The high mortality associated with smoke inhalation-associated acute lung injury results from airway damage, mucosal dysfunction, neutrophil infiltration, airway coagulopathy with cast formation, ventilation-perfusion mismatching with shunt, and barotrauma. Inhaled anticoagulation regimens in both preclinical and clinical studies improve survival and decrease morbidity without altering systemic markers of clotting and anticoagulation. In some preclinical and clinical studies, inhaled anticoagulants were associated with a favorable effect on survival. This approach appears sufficiently promising to merit a well-designed prospective study to validate its use in patients with severe smoke inhalation-associated acute lung injury requiring mechanical ventilation.

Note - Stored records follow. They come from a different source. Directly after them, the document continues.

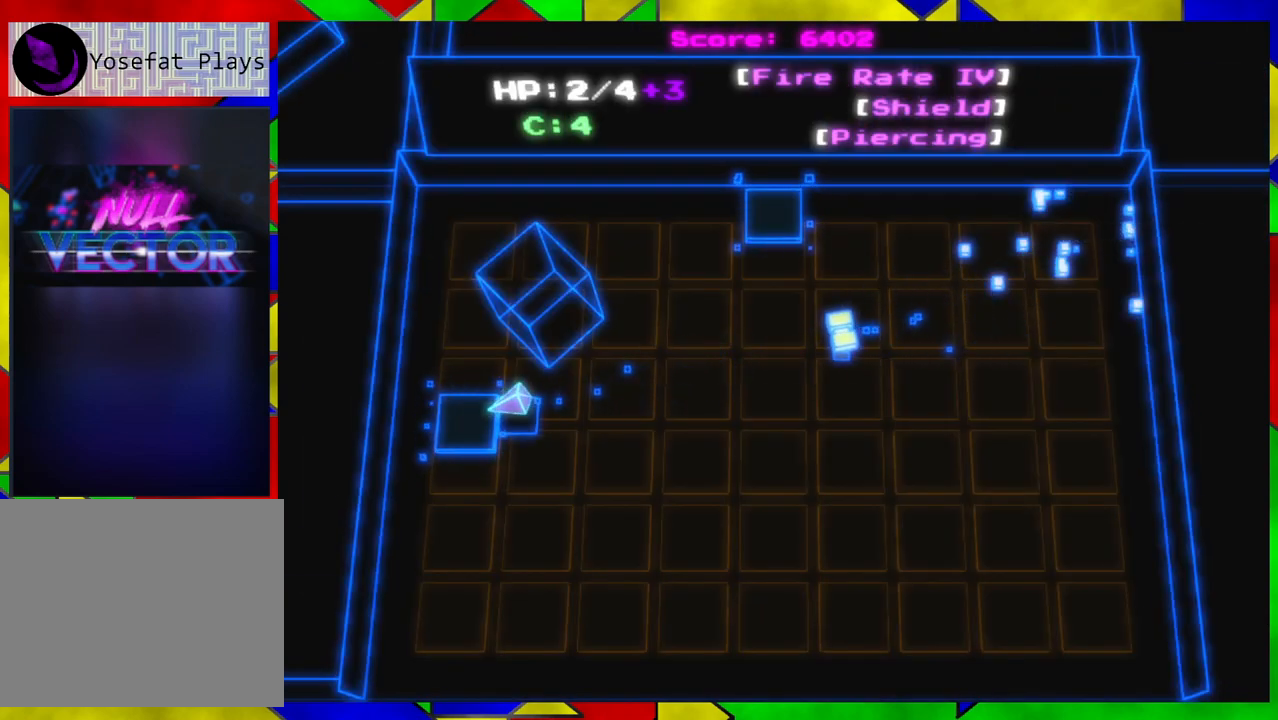
{"buttons": [], "left_stick": "center", "right_stick": "center", "events": [[150, "B", "down"], [250, "B", "up"], [250, "left_stick", "center"]]}
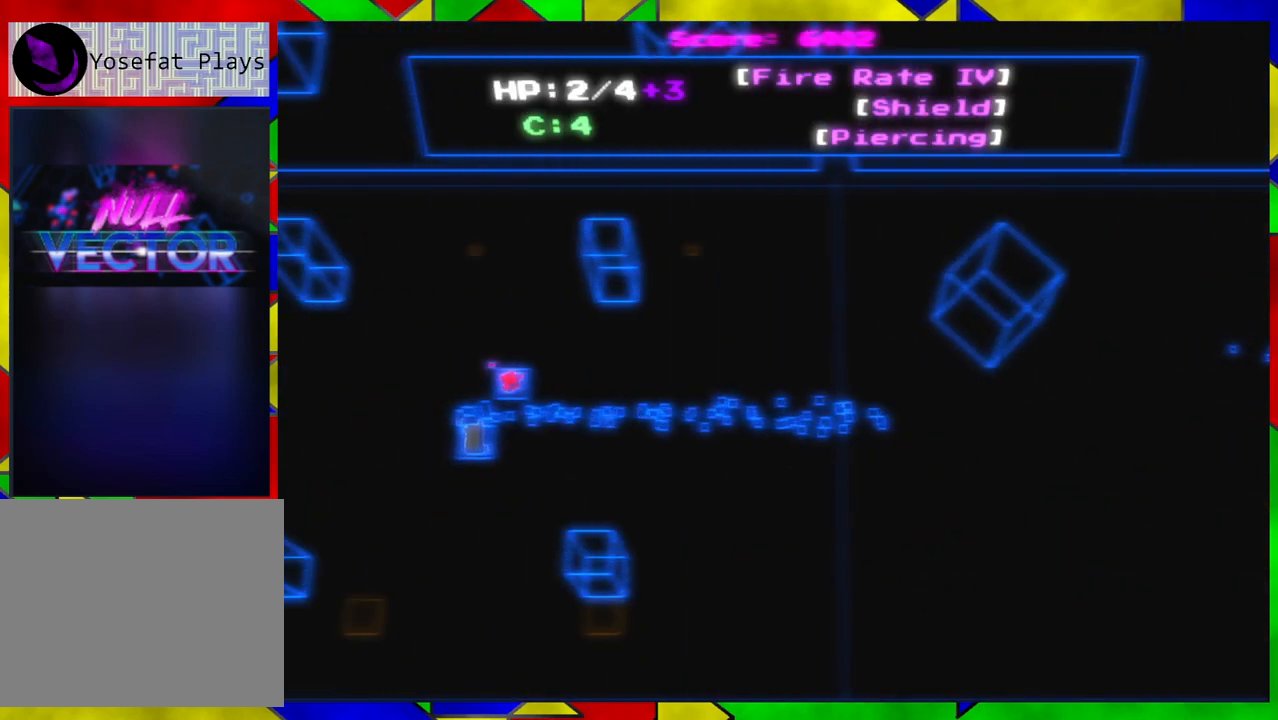
{"buttons": [], "left_stick": "center", "right_stick": "center", "events": []}
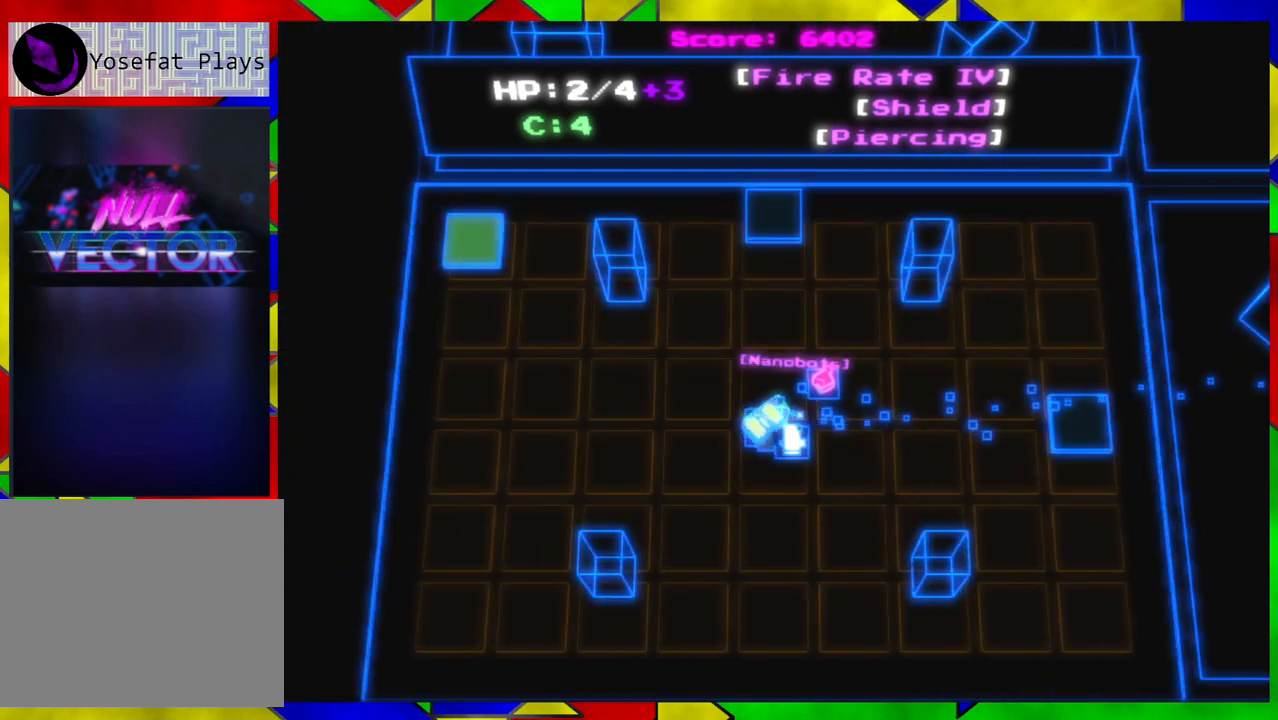
{"buttons": [], "left_stick": "up-right", "right_stick": "center", "events": [[500, "left_stick", "up-right"]]}
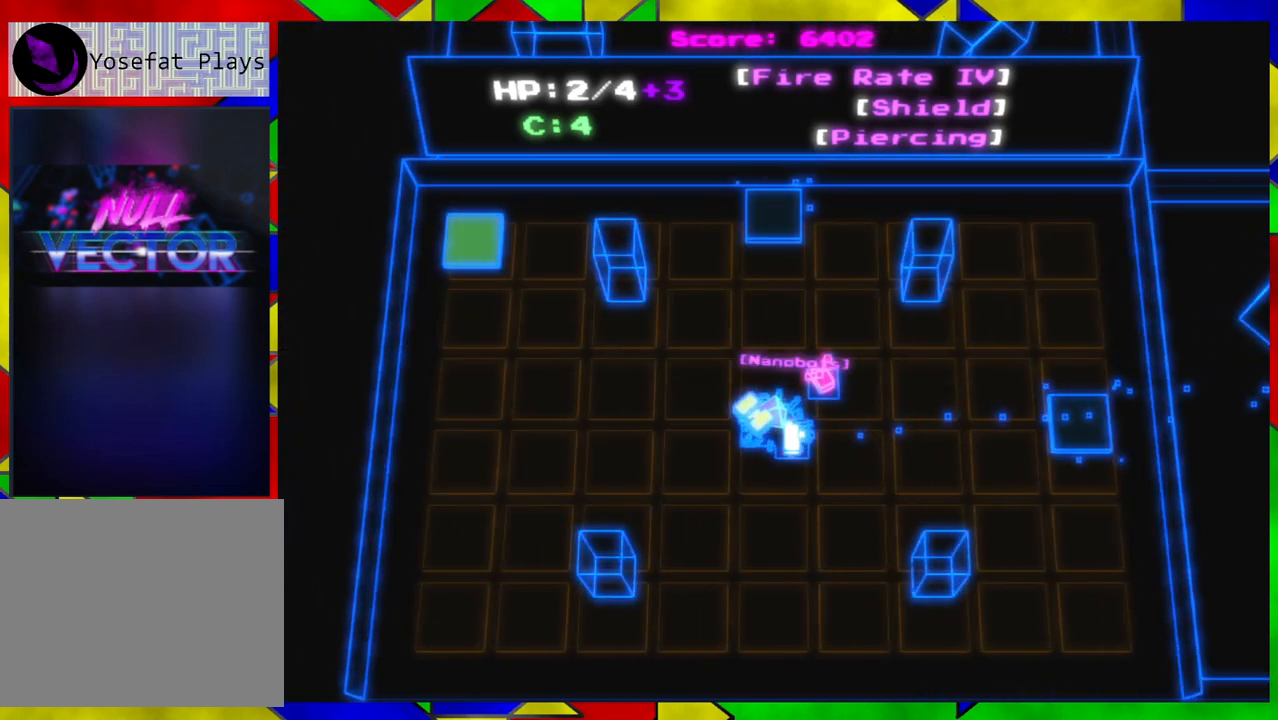
{"buttons": [], "left_stick": "center", "right_stick": "center", "events": [[433, "left_stick", "center"]]}
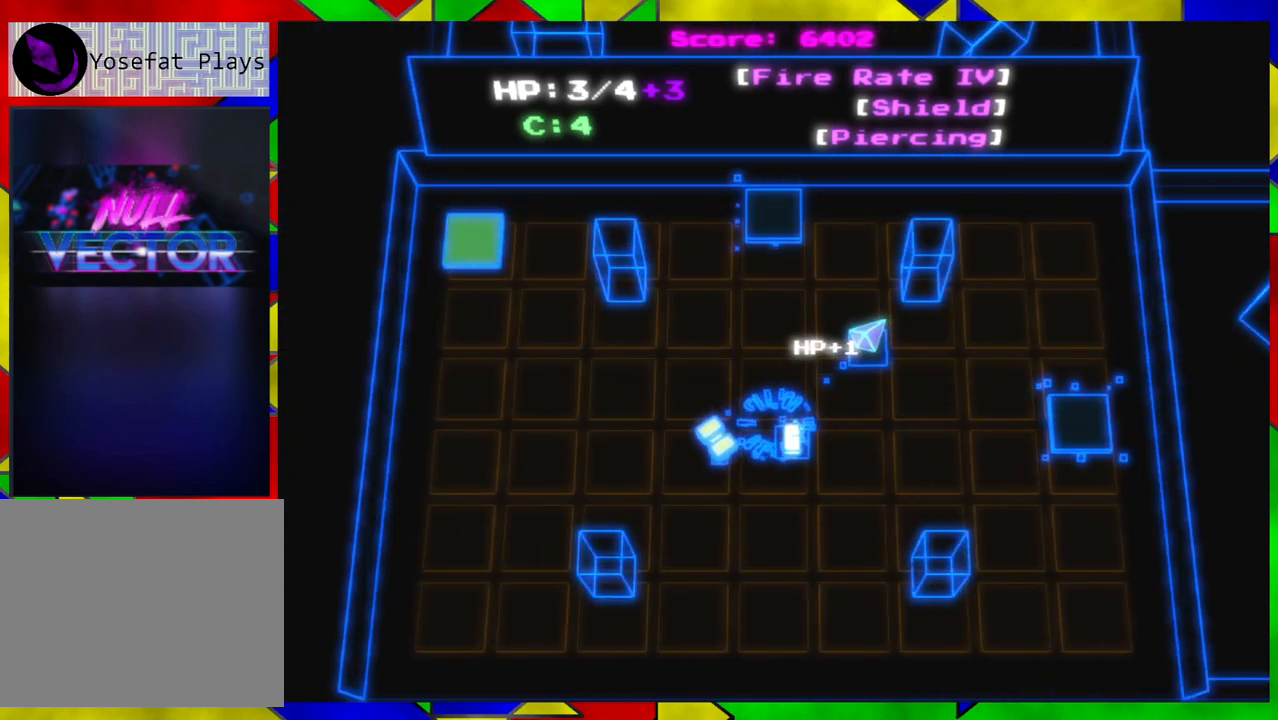
{"buttons": [], "left_stick": "right", "right_stick": "center", "events": [[133, "left_stick", "right"]]}
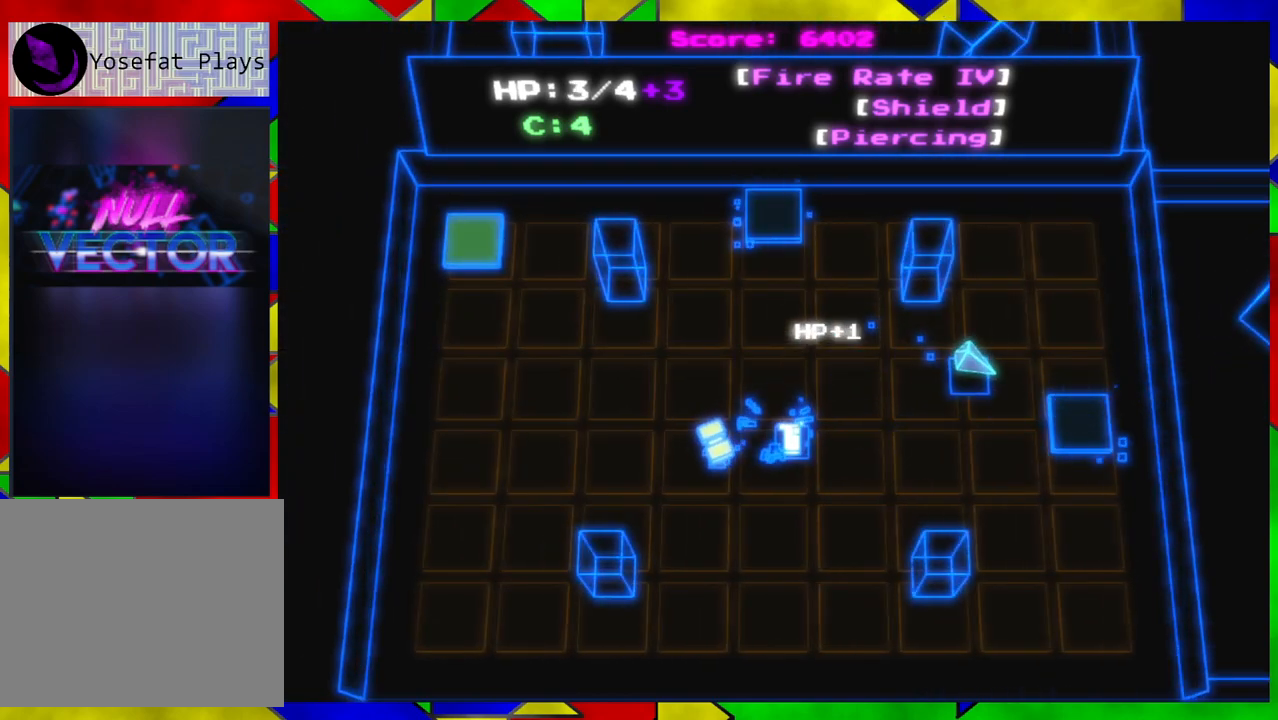
{"buttons": [], "left_stick": "center", "right_stick": "center", "events": [[133, "left_stick", "down-right"], [350, "B", "down"], [483, "B", "up"], [483, "left_stick", "center"]]}
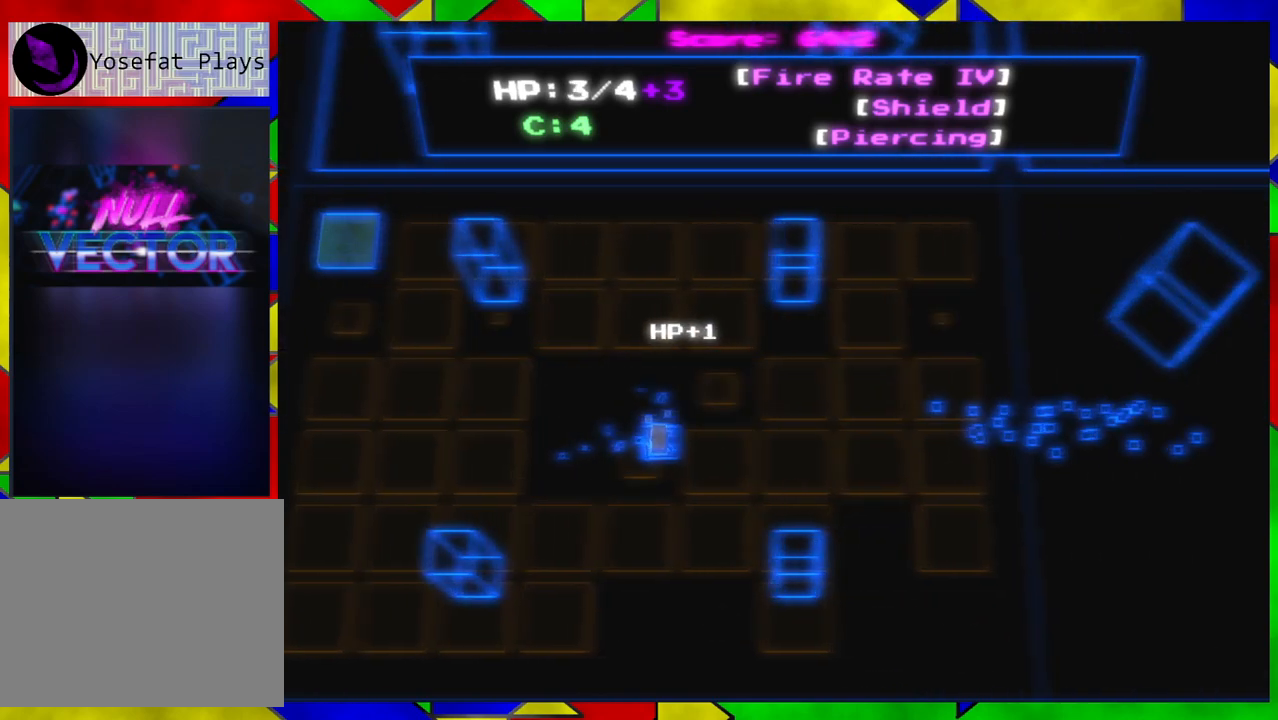
{"buttons": [], "left_stick": "right", "right_stick": "center", "events": [[283, "left_stick", "right"]]}
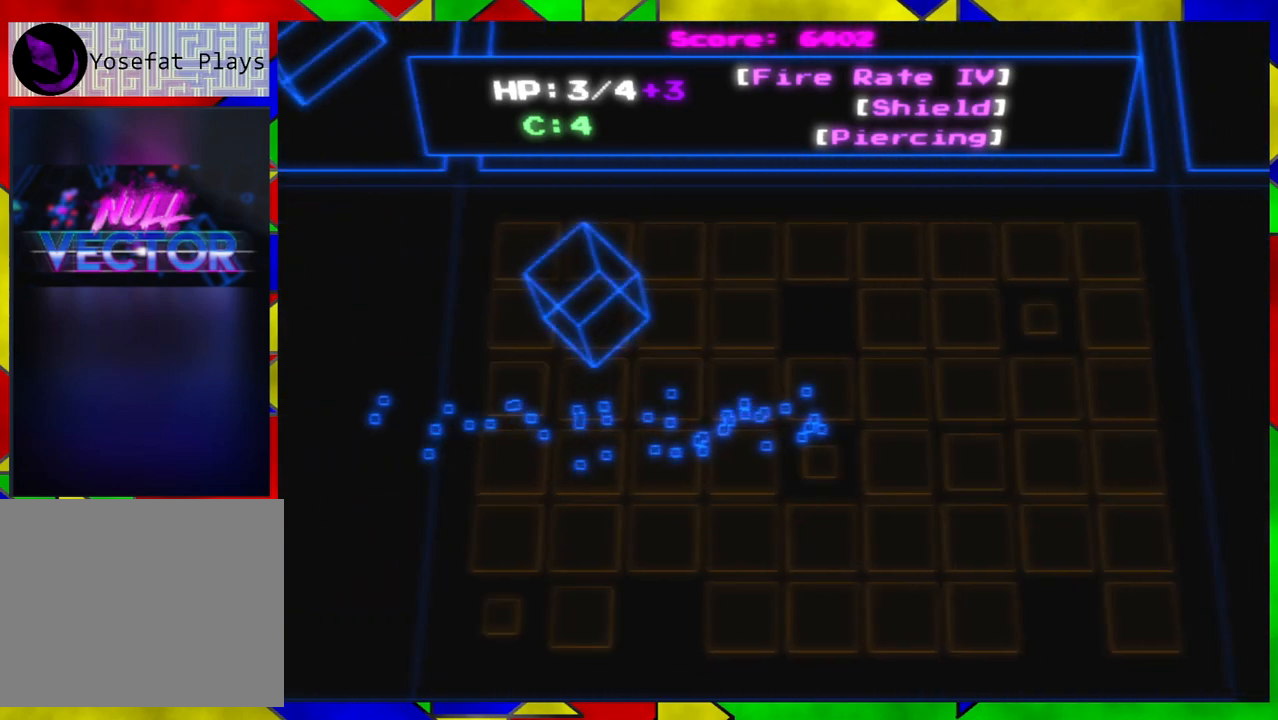
{"buttons": [], "left_stick": "up-right", "right_stick": "center", "events": [[333, "left_stick", "up-right"]]}
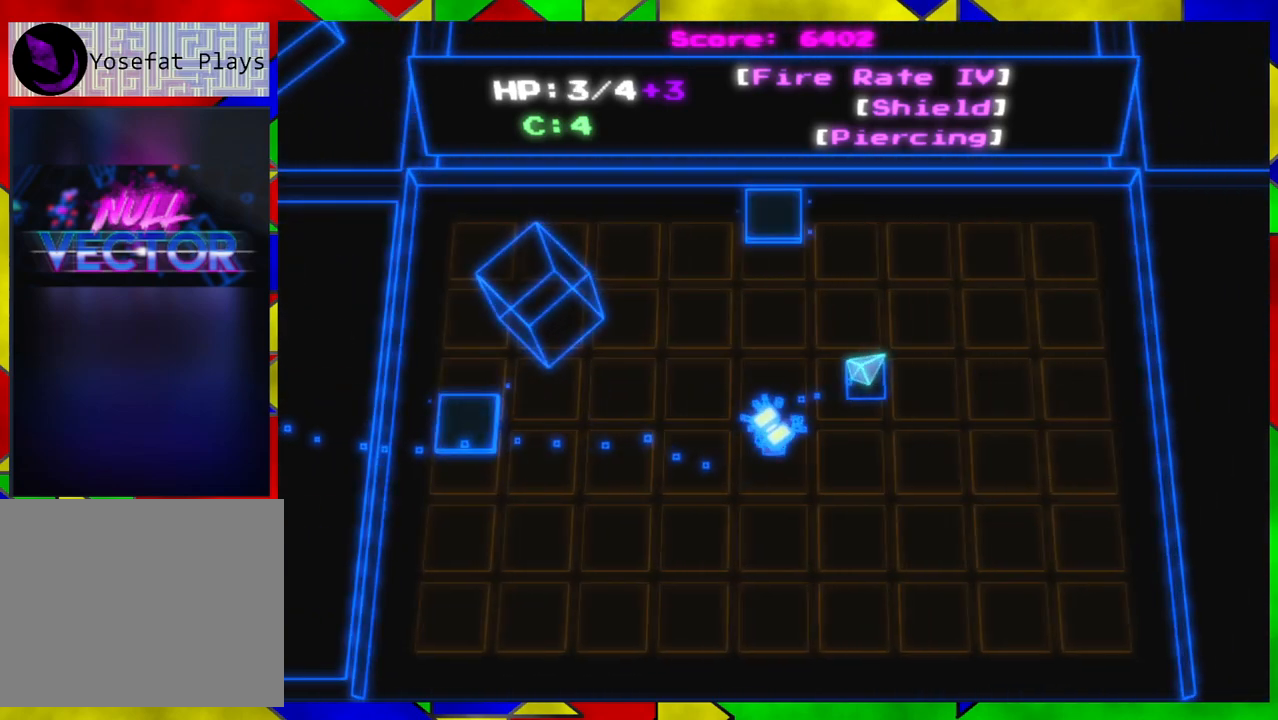
{"buttons": [], "left_stick": "up", "right_stick": "center", "events": [[50, "left_stick", "up-left"], [467, "left_stick", "up"]]}
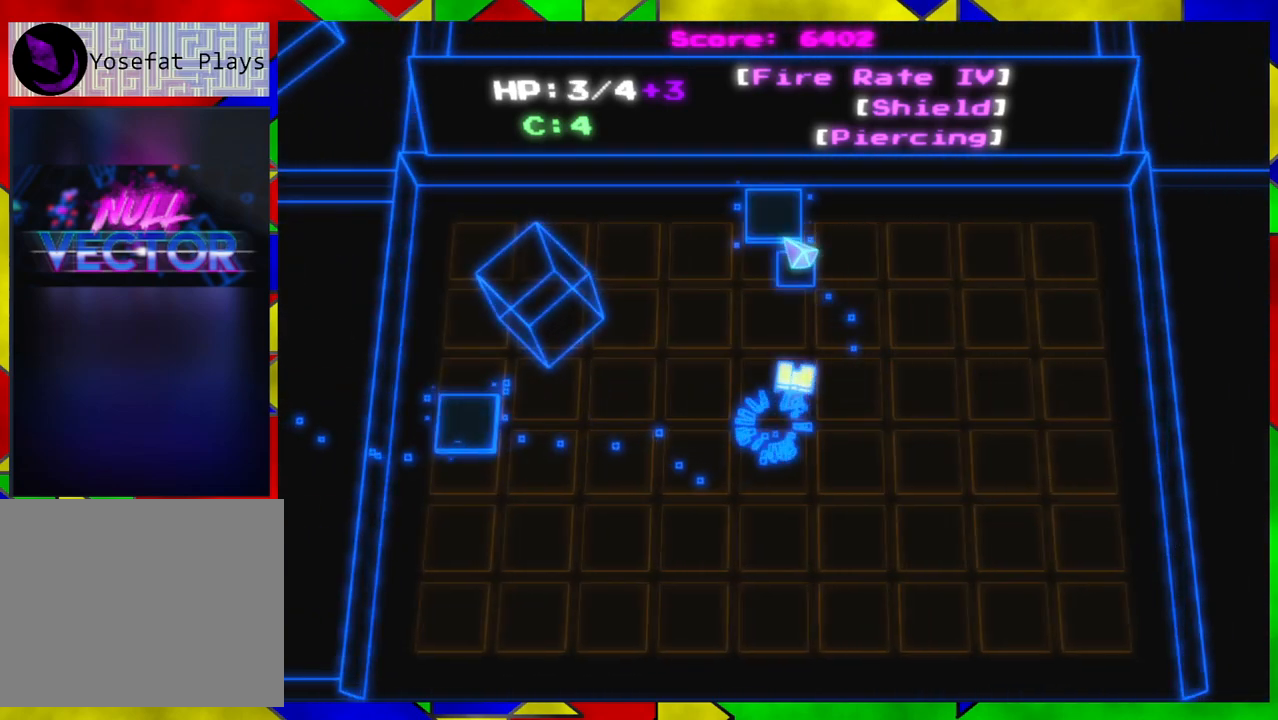
{"buttons": [], "left_stick": "center", "right_stick": "center", "events": [[133, "B", "down"], [167, "left_stick", "center"], [233, "B", "up"]]}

Depiction of airway changes in the setting of smoke inhalation–associated acute lung injury. Trachea and bronchi injury is characterized by mucosal hyperemia, increased microvascular permeability, exfoliation of the epithelial lining, mucous secretion, and an acute inflammatory cell influx (A–C) (57). As early as 1 hr postexposure, affected respiratory tract epithelium may display clumping, swelling, loss of cilia, blebbing, and surface erosion (B) (55). Within hours, sloughing of the respiratory mucosa progresses, a fibrinocellular pseudomembrane begins to form, and neutrophils begin to influx into the major airways (55). By 6 hr postinjury, the injured bronchi and bronchiole epithelium remains largely intact with focal areas of necrosis and sloughing (A, B) (56). Surface lining cells appear enlarged with cytoplasmic vacuolization, and neutrophils have begun to marginate and focally concentrate at points of epithelial necrosis (56). In addition, basal cells are normal in appearance, and the subepithelial connective tissue may appear slightly edematous with contained neutrophil infiltrates (56). By 24 hr, the ciliated and secretory lining cells are largely destroyed (C) (56). Cellular debris is admixed with fibroid material, mucus, and neutrophils creating a pseudomembranous fibrinocellular network that is adherent to both the cell-denuded basal lamina and the intact basal cells (C, D) (56). By 72 hr, injured epithelial areas are largely resurfaced by a stratified reparative epithelium with interposed areas of fibrinocellular exudate (D) (56). This epithelium is three to five cells thick, with flattened, nonciliated cells along the surface, and these cells are likely derived from proliferating and migrating basal cells (56). Subepithelial edema and inflammatory cell infiltrates begin to diminish (56). Complete repair of the respiratory tract epithelium with return of normal cilia populations may take up to 2–4 wk depending on the severity of smoke exposure.